Are you superior to others? Or is it an illusion? | Peter Fuda | Big Think
So perhaps the two most important lessons that I've kind of discovered on this 25-year obsession in leadership and business transformation is the first.
Leaders, most of our problems are self-inflicted. Roughly two-thirds. So, it's not digital disruption. It's not our competition. It's not head office. It's leadership, which is a little too aggressive. This creates passive followership, or it's a strategy with too many priorities that means we're like a puppy in a park chasing every ball around in a circle.
Or it's performance systems that encourage our people to compete with one another rather than collaborate in pursuit of our goals. And so, the very first thing for leaders is to take responsibility to raise their standards and expectations of themselves, even before they raise their standards and expectations of others.
There's a very, very human reason why this is actually very, very difficult. Because, in fact, most leaders have a lower standard, a lower expectation, and a lower benchmark for themselves than they do for others. A few years ago, I was doing a talk to 500 odd senior leaders from Fortune companies, and the talk was on the value of values.
I took just one value — the value of integrity — and I defined integrity for the audience as, "You do what you say you will." So, I asked the audience by show of hands, judging by that definition, how many of you would consider yourselves to be leaders of high integrity? Not surprisingly, there were 500 hands in the air.
At the end of that question, I asked them to put their hands down and close their eyes. I asked a more interesting question: how many of you would agree that your colleagues share your same high level of integrity? Of course, not so many hands went up this time; only thirty percent.

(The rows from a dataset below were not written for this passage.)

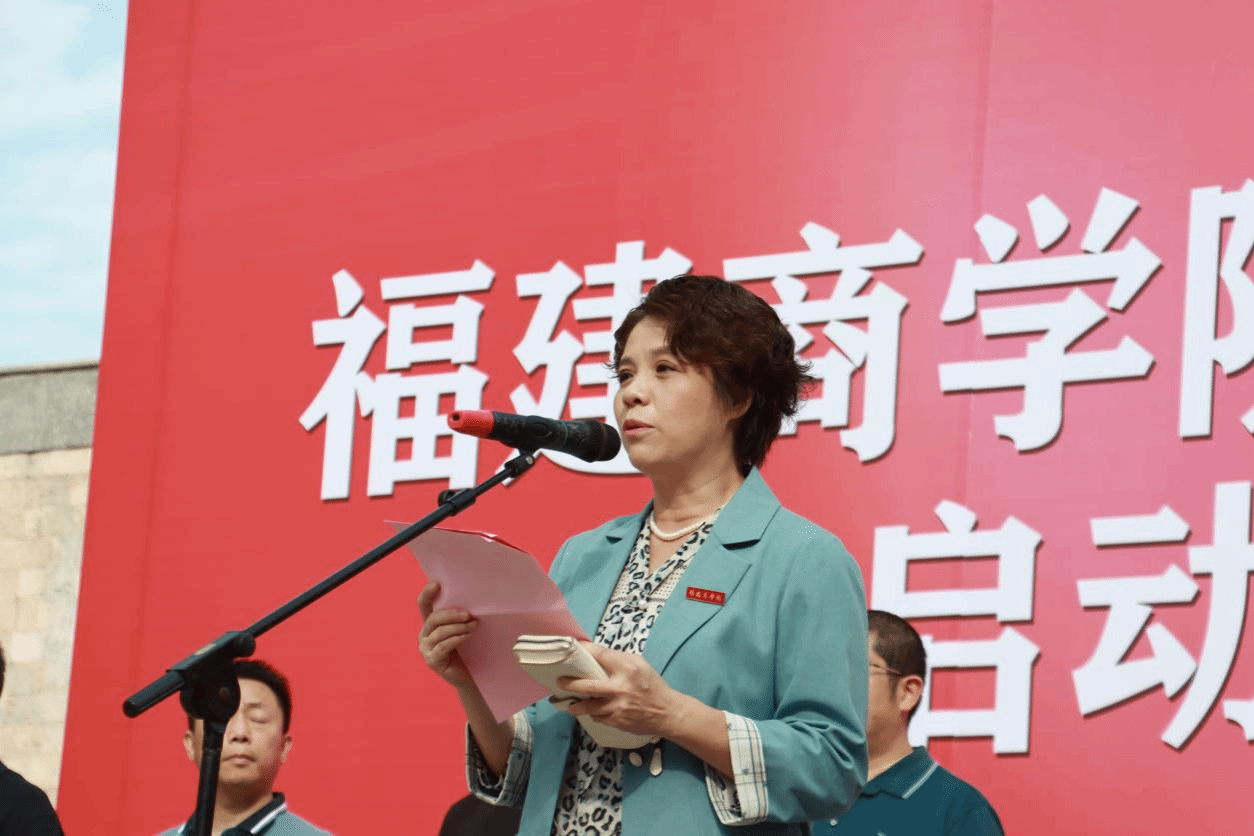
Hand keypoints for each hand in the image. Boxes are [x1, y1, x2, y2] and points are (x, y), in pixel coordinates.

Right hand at [417, 581, 477, 689]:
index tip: (436, 584)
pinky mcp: (432, 660)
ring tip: (474, 625)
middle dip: (451, 614)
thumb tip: (471, 601)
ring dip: (459, 627)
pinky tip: (467, 636)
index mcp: (429, 624)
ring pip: (440, 632)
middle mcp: (424, 635)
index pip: (423, 605)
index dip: (427, 593)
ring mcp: (426, 649)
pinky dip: (457, 639)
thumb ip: (460, 617)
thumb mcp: (461, 629)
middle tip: (468, 614)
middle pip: (433, 618)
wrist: (468, 676)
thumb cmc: (467, 650)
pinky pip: (443, 646)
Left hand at [559, 644, 685, 737]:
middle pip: (587, 685)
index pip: (600, 655)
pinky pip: (597, 717)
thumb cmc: (652, 686)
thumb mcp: (641, 664)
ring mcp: (617, 706)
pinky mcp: (617, 721)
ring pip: (588, 706)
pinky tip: (591, 711)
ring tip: (570, 703)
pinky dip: (593, 713)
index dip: (584, 650)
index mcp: (627, 669)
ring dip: (576, 705)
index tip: (573, 647)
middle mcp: (620, 687)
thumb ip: (619, 659)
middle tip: (560, 682)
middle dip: (570, 684)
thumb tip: (598, 655)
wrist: (667, 712)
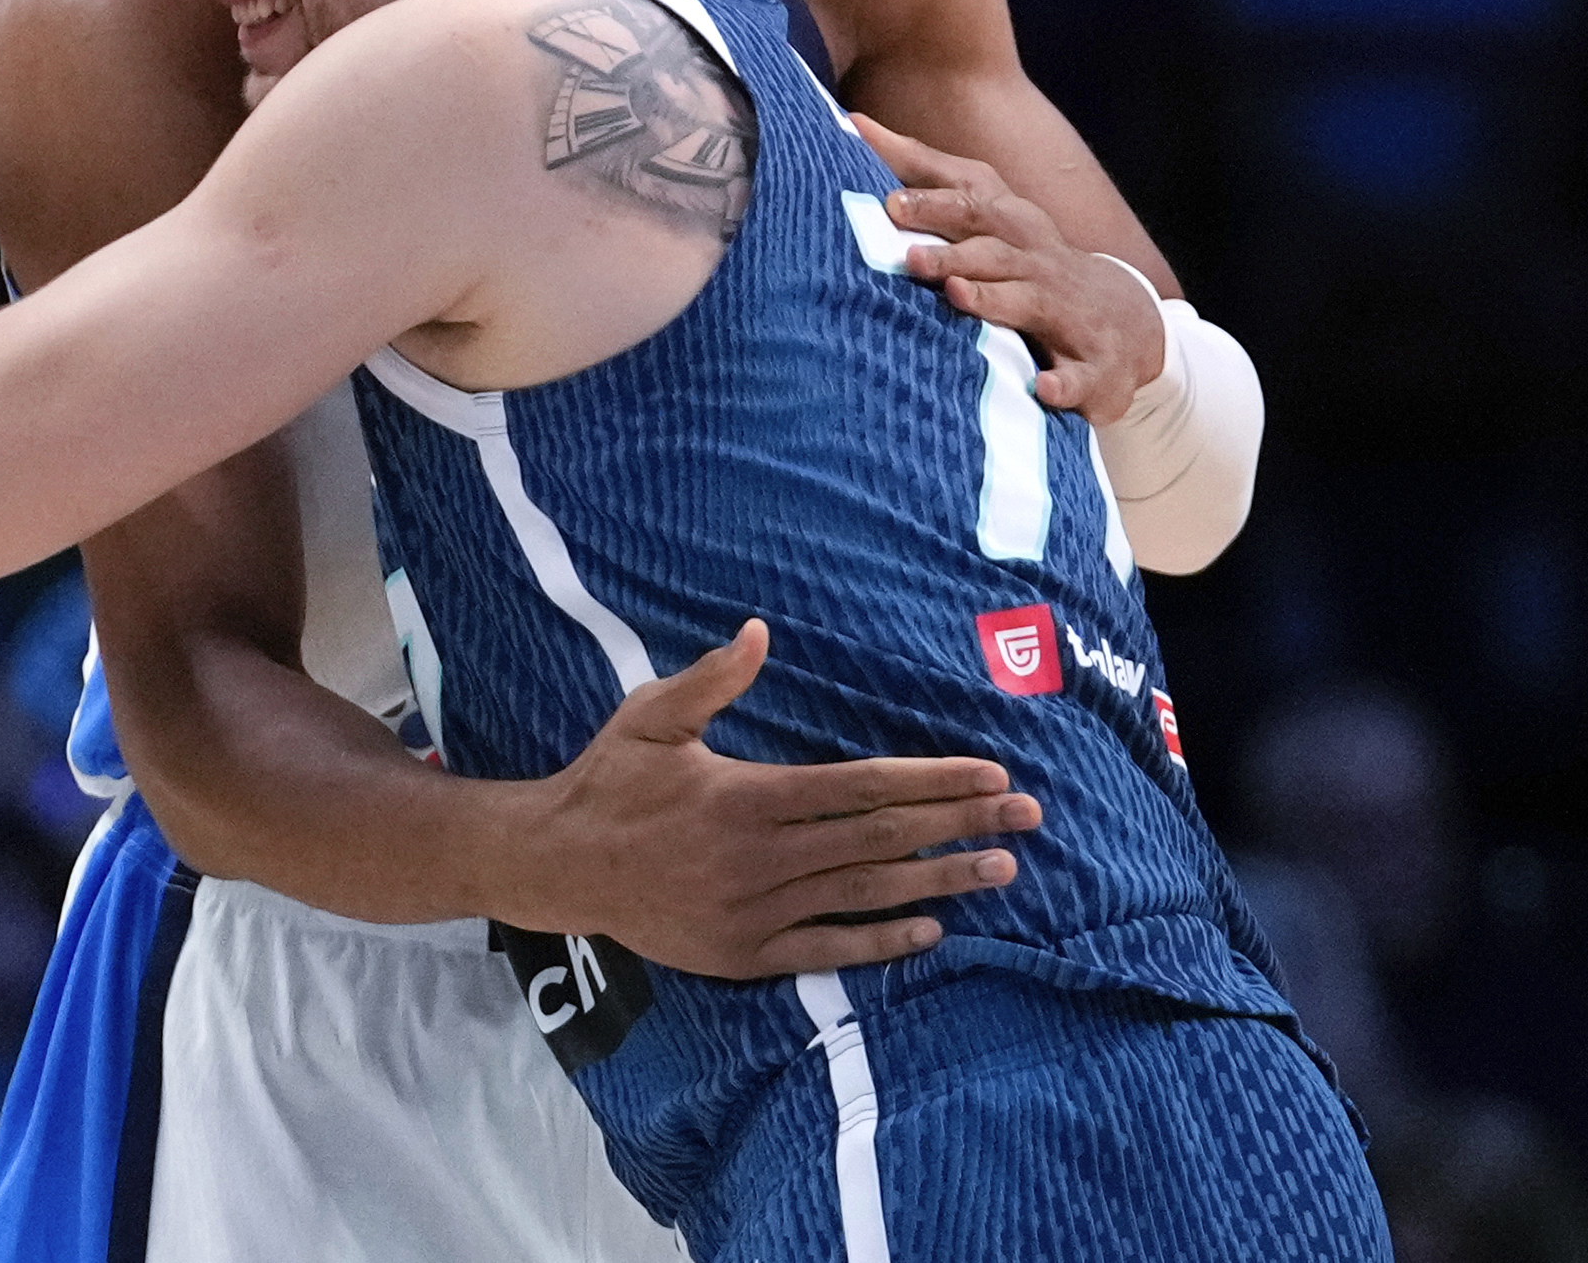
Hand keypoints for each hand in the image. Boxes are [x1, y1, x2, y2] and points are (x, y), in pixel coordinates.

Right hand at [523, 619, 1039, 979]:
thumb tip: (759, 632)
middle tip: (1026, 816)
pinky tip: (931, 931)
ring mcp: (756, 911)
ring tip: (1001, 871)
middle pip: (881, 840)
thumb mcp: (650, 716)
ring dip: (939, 883)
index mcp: (748, 796)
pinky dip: (881, 943)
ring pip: (867, 894)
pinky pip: (827, 950)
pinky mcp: (745, 954)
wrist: (561, 866)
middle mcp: (761, 858)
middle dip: (960, 825)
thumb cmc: (611, 780)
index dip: (932, 780)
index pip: (863, 787)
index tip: (989, 773)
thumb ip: (709, 678)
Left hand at [852, 114, 1166, 422]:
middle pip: (993, 250)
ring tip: (958, 296)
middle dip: (953, 252)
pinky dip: (1062, 382)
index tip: (889, 203)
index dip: (934, 202)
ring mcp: (1069, 313)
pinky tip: (1041, 388)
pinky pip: (1078, 376)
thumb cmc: (1030, 261)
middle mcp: (1040, 263)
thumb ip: (925, 173)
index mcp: (1012, 226)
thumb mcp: (988, 215)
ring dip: (992, 300)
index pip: (972, 203)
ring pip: (1027, 302)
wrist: (1126, 320)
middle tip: (909, 256)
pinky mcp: (1093, 366)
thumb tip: (855, 125)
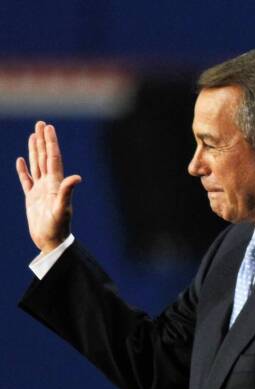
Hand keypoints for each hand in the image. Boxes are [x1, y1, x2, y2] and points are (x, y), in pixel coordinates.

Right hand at [16, 121, 81, 252]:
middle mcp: (49, 184)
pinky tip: (21, 161)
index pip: (53, 158)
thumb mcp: (62, 209)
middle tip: (41, 124)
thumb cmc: (58, 228)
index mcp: (55, 184)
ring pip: (36, 165)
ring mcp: (40, 191)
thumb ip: (67, 192)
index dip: (51, 142)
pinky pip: (26, 181)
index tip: (48, 127)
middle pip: (45, 157)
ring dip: (34, 151)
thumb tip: (77, 177)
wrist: (51, 242)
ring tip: (33, 136)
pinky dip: (23, 170)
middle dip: (43, 140)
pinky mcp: (31, 199)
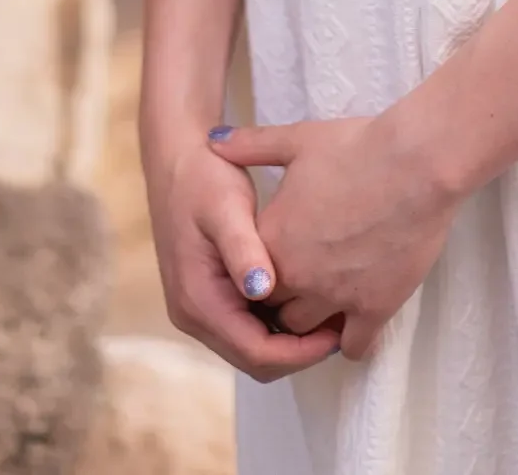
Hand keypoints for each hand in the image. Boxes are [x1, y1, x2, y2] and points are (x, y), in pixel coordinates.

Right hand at [141, 126, 343, 382]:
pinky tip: (305, 298)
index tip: (337, 334)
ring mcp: (199, 309)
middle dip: (299, 352)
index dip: (298, 352)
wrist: (176, 159)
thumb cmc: (204, 177)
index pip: (254, 351)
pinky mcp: (210, 297)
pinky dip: (277, 323)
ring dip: (289, 341)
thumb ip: (243, 248)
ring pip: (252, 347)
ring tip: (330, 314)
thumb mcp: (226, 207)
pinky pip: (247, 326)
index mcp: (197, 299)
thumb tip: (261, 291)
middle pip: (254, 359)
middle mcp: (194, 314)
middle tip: (341, 327)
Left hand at [208, 112, 458, 361]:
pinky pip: (353, 346)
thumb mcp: (298, 140)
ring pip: (308, 330)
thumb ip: (251, 144)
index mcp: (273, 238)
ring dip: (313, 321)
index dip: (258, 270)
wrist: (415, 163)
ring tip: (326, 304)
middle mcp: (297, 275)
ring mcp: (335, 296)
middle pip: (273, 307)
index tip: (272, 262)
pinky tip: (357, 323)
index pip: (246, 275)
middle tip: (299, 284)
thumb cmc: (357, 146)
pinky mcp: (374, 308)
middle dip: (282, 299)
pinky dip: (351, 340)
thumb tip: (213, 139)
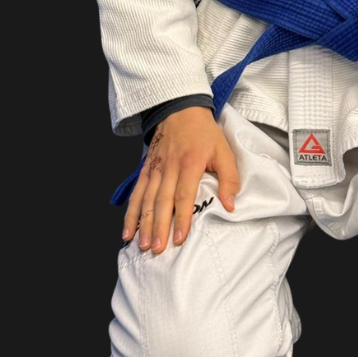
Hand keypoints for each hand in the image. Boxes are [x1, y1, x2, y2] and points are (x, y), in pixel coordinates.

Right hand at [121, 107, 240, 254]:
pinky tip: (127, 230)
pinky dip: (131, 212)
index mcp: (190, 163)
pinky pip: (136, 192)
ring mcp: (155, 168)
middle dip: (158, 226)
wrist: (180, 108)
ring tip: (142, 244)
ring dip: (143, 223)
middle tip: (157, 249)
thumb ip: (229, 178)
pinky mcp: (146, 169)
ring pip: (146, 199)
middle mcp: (169, 167)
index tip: (180, 238)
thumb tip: (230, 205)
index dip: (182, 218)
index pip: (184, 195)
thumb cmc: (204, 132)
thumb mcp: (224, 150)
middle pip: (162, 201)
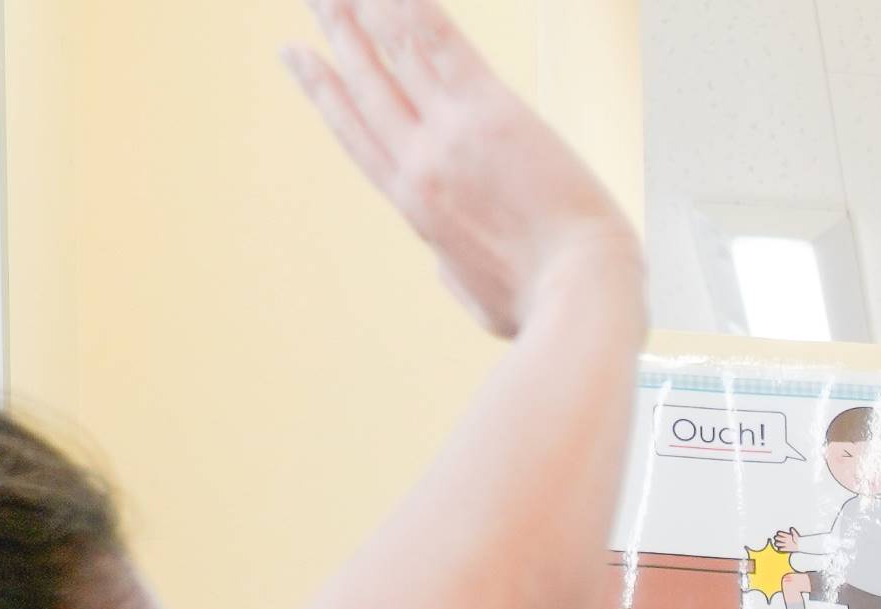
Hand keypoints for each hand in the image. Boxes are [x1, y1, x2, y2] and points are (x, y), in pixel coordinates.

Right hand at [281, 0, 638, 341]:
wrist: (581, 296)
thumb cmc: (544, 307)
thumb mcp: (481, 299)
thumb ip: (454, 271)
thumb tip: (448, 267)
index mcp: (415, 204)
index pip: (355, 130)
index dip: (322, 88)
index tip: (299, 55)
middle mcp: (418, 161)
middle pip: (363, 80)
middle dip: (334, 27)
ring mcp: (449, 134)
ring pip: (394, 51)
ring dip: (363, 6)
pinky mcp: (491, 112)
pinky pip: (440, 42)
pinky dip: (412, 7)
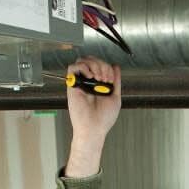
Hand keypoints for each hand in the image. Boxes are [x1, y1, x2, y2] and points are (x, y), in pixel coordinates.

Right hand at [65, 56, 121, 177]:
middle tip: (105, 79)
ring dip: (93, 65)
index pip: (100, 64)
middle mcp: (88, 81)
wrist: (94, 128)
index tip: (110, 80)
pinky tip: (90, 76)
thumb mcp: (115, 97)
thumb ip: (116, 81)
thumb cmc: (103, 118)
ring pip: (82, 60)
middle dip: (101, 65)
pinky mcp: (72, 85)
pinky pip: (72, 68)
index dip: (106, 67)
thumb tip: (115, 67)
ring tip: (98, 78)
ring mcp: (80, 83)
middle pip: (91, 60)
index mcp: (98, 83)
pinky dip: (82, 67)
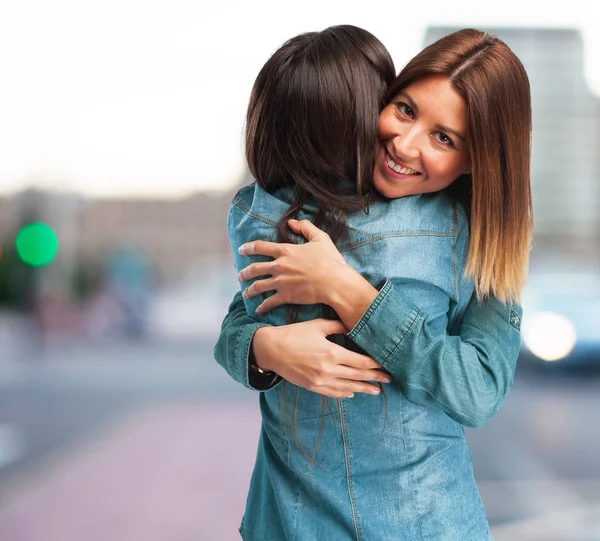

The conclusion that they came to, which is the one I was hoping they would come to, is we judge ourselves by our intentions, we judge everybody else by their actions.
Say that again. We judge ourselves by our noble intentions. We judge everybody else by their actions. In effect, we have a lower standard, a lower benchmark, a lower expectation for ourselves than we do for others. There's a term for this in social psychology; it's called a superiority complex. That's why 93% of us believe we're above average drivers.
So, there's a very, very human challenge for leaders in that they are judging themselves by what their noble intentions are whilst they're holding everybody else to a much higher standard. So, that's the first thing that leaders need to be aware of. They need to take responsibility and raise their standards and expectations of themselves.
On the other hand, however, we all do the best we can with what we know. If you like, we are perfect in our imperfections. So, when we fall short of those imperfections, the other thing we need to do is have some compassion and some empathy for ourselves and some compassion and connection for others.
When we can do both of those things at the same time — take responsibility, raise our standards — but also strive for very high levels of compassion and connection for ourselves first and then for others, then we have a pathway to a more sustainable form of leadership. We have a pathway to a more sustainable form of performance, and we have the ability to unlock both value in our organizations and vitality in our people, which is the aspiration for any leader.